Mars Rock: Curiosity Rover To Examine Pyramid-Shaped Boulder, NASA Says

Weird Rock To Get Close Look From Mars Rover

Curiosity's robotic arm is set to get its first workout. It's been tasked with examining a football-sized rock whose odd pyramidal shape caught the eyes of NASA scientists--and fueled the imagination of earthlings everywhere who are perhaps a tad too eager for the rover to find evidence of intelligent life on the Red Planet.

"The target rock looks like a miniature Great Pyramid of Giza, with one face artisans neglected to maintain," noted The Christian Science Monitor. "It is not something you would expect to see on the surface of Mars," wrote the Daily Mail.

Turns out there is a straightforward explanation for the rock. Project scientist John Grotzinger told The Independent that the pyramid rock shape is not uncommon on Mars. Wind erosion probably did the carving.

So the Jake Matijevic -- the name given to the rock, after a NASA engineer who died on Aug. 20 -- is probably just a rock.

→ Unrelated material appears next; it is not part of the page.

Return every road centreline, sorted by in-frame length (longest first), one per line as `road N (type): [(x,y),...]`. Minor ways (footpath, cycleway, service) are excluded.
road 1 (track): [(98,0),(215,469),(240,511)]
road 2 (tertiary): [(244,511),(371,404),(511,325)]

"Our general consensus view is that these are pieces of impact ejecta from an impact somewhere else, maybe outside of Gale Crater [where the rover landed], that throws a rock on to the plains, and it just goes on to sit here for a long period of time," he said to The Independent. "It weathers more slowly than the stuff that's around it. So, that means it's probably a harder rock."

Curiosity's arm sports a spectrometer for reading a target's chemical composition and a lens for close-up imaging.